Google has long denied it is bias against conservative viewpoints and has said Epstein’s research is “widely debunked.”

The leaked search documents allegedly contain more than 14,000 ranking factors that Google considers when organizing websites – from news outlets like The Post to small business owners and beyond.

The internal data reportedly surfaced on the online code repository GitHub in March, but it did not receive public scrutiny until search engine optimization (SEO) experts Rand Fishkin and King obtained and posted separate breakdowns.

Google tacitly confirmed that the documents are real – though it warned that they lacked important context and shouldn’t be used by the public to glean any insights about how search works.

“We would caution against making inaccurate assumptions about Search based on out-of-context, outdated or incomplete information,” Google spokesperson Davis Thompson said in a statement.

“We’ve shared extensive information about how Search works and the types of factors that our systems weigh, while also working to protect the integrity of our results from manipulation,” the statement added.

Google admits massive document leak related to search algorithm is authentic (3)

Google also warned that the documents are not a comprehensive, relevant or up-to-date view of its Search ranking algorithm.

It’s still unclear if Google has actually implemented any of the ranking factors detailed in documents or was merely testing or experimenting with them. Some may have never been used at all.

Even if they were in use, it’s essentially impossible to assess how important they are in crafting what users see in search results.

The documents did not reveal how the ranking features are weighted.

The leaked documents provide an interesting, yet incomplete view of the company’s inner workings on search, according to Barry Schwartz, a prominent SEO expert and owner of the web consultancy RustyBrick.

Schwartz said the documents are best seen as a signal of “what Google is thinking about” as it relates to online search.

“How Google does that around certain factors like links and content quality and authority and authors – all of that’s in there,” Schwartz said. “The question is, we don’t know what they’re weighted, how important are these signals, are they used at all. That’s the issue with this.”

Nevertheless, the documents amount to “the biggest leak that we’ve ever seen come out of Google for search,” according to King.

“This is the biggest, most transparent that we’ve ever seen into how Google functions,” King said.
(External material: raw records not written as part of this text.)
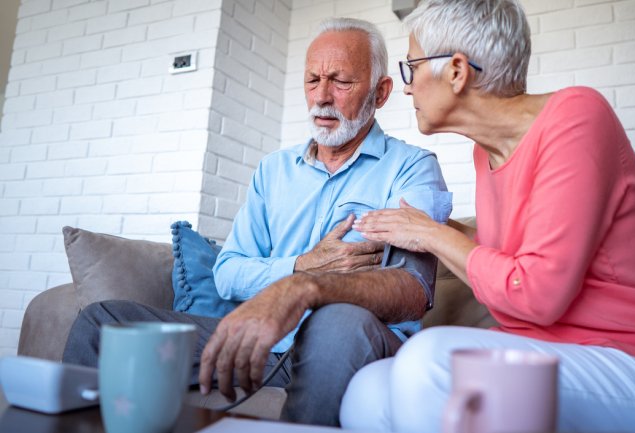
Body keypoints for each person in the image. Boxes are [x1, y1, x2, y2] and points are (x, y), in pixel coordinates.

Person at [339, 1, 635, 433]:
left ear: (457, 71)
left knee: (429, 360)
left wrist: (431, 235)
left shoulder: (577, 116)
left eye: (412, 68)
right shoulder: (485, 153)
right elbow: (509, 259)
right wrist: (428, 227)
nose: (407, 89)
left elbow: (535, 293)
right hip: (545, 353)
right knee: (368, 390)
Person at [62, 17, 451, 427]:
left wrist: (312, 289)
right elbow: (227, 273)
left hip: (354, 341)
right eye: (312, 80)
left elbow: (414, 291)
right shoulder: (273, 171)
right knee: (103, 321)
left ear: (381, 92)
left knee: (340, 320)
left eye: (341, 82)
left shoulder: (412, 168)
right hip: (266, 341)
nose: (321, 97)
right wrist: (299, 267)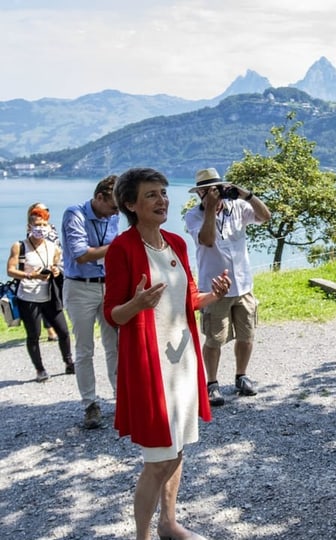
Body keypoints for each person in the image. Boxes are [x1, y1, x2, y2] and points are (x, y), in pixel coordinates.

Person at [104, 167, 231, 540]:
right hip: (150, 366)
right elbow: (112, 314)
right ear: (130, 204)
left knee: (176, 451)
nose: (162, 200)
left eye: (163, 192)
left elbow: (187, 299)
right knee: (157, 461)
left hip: (183, 360)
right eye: (151, 195)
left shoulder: (176, 242)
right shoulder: (122, 249)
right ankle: (143, 537)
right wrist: (137, 303)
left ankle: (169, 524)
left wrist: (213, 296)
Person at [184, 167, 270, 406]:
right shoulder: (193, 216)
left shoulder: (239, 208)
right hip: (215, 289)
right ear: (200, 193)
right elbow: (208, 240)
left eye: (219, 189)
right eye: (210, 191)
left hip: (244, 285)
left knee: (247, 334)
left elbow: (266, 217)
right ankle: (212, 384)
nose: (217, 194)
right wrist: (210, 208)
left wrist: (247, 195)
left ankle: (241, 376)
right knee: (214, 338)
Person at [61, 175, 121, 429]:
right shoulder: (74, 214)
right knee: (85, 348)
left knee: (115, 344)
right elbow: (81, 254)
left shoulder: (114, 215)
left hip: (109, 285)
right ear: (99, 198)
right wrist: (119, 245)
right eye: (112, 207)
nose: (114, 213)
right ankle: (90, 403)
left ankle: (122, 399)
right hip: (79, 287)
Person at [6, 206, 73, 381]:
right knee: (34, 335)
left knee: (64, 331)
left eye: (44, 224)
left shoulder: (53, 247)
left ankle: (69, 362)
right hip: (28, 297)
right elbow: (10, 270)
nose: (41, 228)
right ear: (29, 227)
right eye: (37, 225)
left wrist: (56, 271)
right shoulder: (19, 247)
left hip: (50, 296)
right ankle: (40, 369)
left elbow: (57, 267)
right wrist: (31, 275)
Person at [28, 202, 62, 342]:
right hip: (41, 268)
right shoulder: (32, 229)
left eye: (45, 210)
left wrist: (58, 264)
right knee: (43, 298)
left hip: (55, 266)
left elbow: (57, 245)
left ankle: (55, 326)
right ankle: (50, 330)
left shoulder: (51, 227)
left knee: (55, 298)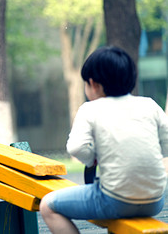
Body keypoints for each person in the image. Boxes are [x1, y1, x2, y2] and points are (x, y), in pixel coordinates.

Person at [40, 46, 168, 234]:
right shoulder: (149, 105)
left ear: (93, 84)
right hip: (155, 200)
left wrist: (92, 157)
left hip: (114, 200)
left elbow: (76, 147)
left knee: (48, 206)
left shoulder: (90, 109)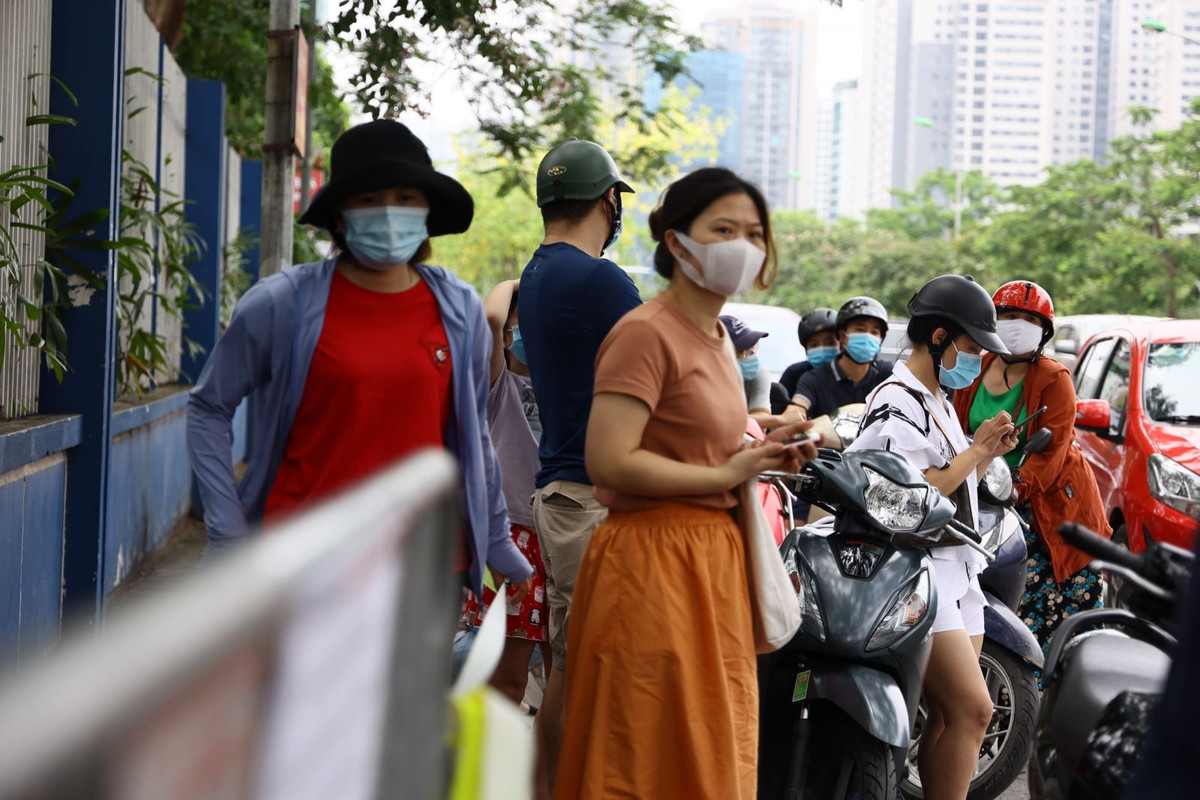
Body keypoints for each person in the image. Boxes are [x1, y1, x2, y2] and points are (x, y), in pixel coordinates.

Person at [187, 119, 533, 602]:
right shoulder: (282, 304)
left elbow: (472, 436)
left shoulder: (459, 310)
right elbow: (208, 408)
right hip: (303, 569)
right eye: (369, 199)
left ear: (428, 211)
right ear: (340, 216)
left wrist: (496, 542)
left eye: (406, 198)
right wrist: (225, 528)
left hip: (425, 572)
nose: (389, 213)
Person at [555, 167, 818, 799]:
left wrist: (765, 449)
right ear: (676, 242)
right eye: (723, 229)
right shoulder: (645, 332)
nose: (743, 246)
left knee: (710, 745)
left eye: (754, 233)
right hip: (652, 565)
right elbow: (609, 460)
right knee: (642, 755)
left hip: (713, 563)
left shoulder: (722, 340)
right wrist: (725, 472)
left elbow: (705, 444)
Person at [848, 275, 1018, 800]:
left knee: (951, 713)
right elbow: (909, 493)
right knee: (973, 708)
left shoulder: (936, 398)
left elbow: (950, 476)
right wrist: (978, 449)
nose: (975, 363)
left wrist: (984, 451)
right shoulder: (896, 400)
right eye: (970, 349)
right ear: (939, 338)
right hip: (919, 572)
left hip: (955, 569)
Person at [517, 138, 641, 790]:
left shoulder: (538, 272)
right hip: (590, 499)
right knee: (585, 669)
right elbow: (668, 362)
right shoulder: (598, 279)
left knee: (569, 663)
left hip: (563, 493)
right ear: (606, 200)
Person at [953, 280, 1111, 656]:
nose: (1016, 324)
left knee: (1046, 608)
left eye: (1028, 318)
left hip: (1045, 505)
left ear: (1044, 332)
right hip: (979, 495)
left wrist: (1015, 487)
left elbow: (1052, 451)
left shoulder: (1055, 378)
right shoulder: (974, 367)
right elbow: (955, 432)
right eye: (1007, 316)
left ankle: (1043, 694)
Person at [462, 279, 551, 706]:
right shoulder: (499, 387)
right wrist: (519, 285)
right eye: (525, 323)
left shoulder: (568, 390)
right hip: (513, 535)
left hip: (558, 533)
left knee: (560, 679)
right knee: (508, 681)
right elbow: (491, 317)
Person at [793, 296, 893, 421]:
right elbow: (798, 406)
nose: (867, 336)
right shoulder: (813, 379)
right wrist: (794, 414)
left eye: (874, 332)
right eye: (860, 329)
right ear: (842, 336)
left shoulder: (888, 374)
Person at [721, 314, 801, 431]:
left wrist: (766, 420)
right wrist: (780, 420)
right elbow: (713, 421)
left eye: (752, 348)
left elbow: (762, 418)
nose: (751, 354)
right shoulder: (699, 380)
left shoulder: (758, 373)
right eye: (742, 350)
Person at [779, 307, 838, 400]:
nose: (822, 350)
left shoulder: (855, 373)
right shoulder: (794, 374)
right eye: (814, 345)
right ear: (806, 349)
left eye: (830, 343)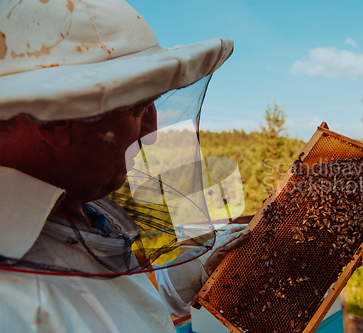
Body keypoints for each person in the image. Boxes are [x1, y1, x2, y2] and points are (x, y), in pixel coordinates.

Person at [0, 0, 250, 332]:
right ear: (57, 118)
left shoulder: (72, 208)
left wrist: (173, 287)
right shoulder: (12, 309)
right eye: (137, 109)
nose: (153, 130)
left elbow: (101, 309)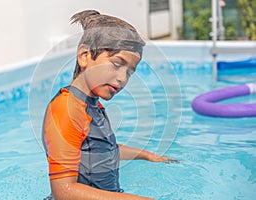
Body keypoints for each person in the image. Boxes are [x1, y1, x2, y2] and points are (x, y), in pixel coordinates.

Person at [42, 10, 177, 200]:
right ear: (84, 55)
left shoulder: (91, 106)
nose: (122, 78)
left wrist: (146, 155)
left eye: (130, 72)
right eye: (116, 64)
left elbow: (102, 150)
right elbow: (64, 191)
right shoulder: (66, 108)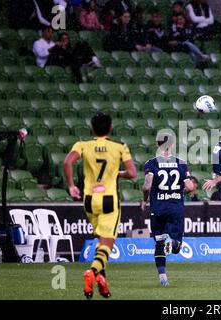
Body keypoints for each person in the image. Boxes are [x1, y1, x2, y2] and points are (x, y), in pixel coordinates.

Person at [63, 112, 137, 299]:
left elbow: (67, 162)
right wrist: (117, 174)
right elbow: (133, 173)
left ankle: (102, 282)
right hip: (109, 200)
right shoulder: (119, 147)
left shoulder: (82, 145)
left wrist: (71, 186)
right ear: (111, 128)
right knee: (107, 244)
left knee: (100, 242)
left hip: (89, 200)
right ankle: (93, 272)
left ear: (92, 128)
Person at [141, 133, 195, 286]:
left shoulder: (151, 163)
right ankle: (171, 241)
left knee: (158, 244)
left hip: (157, 208)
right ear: (171, 145)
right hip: (175, 208)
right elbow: (190, 186)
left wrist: (144, 200)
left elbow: (147, 185)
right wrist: (178, 192)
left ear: (157, 144)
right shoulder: (181, 163)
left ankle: (163, 277)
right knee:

Google admits massive document leak related to search algorithm is authentic (2024)

References

Top Articles
Latest Posts
Article information

Author: Melvina Ondricka

Last Updated:

Views: 5993

Rating: 4.8 / 5 (48 voted)

Reviews: 95% of readers found this page helpful

Author information

Name: Melvina Ondricka

Birthday: 2000-12-23

Address: Suite 382 139 Shaniqua Locks, Paulaborough, UT 90498

Phone: +636383657021

Job: Dynamic Government Specialist

Hobby: Kite flying, Watching movies, Knitting, Model building, Reading, Wood carving, Paintball

Introduction: My name is Melvina Ondricka, I am a helpful, fancy, friendly, innocent, outstanding, courageous, thoughtful person who loves writing and wants to share my knowledge and understanding with you.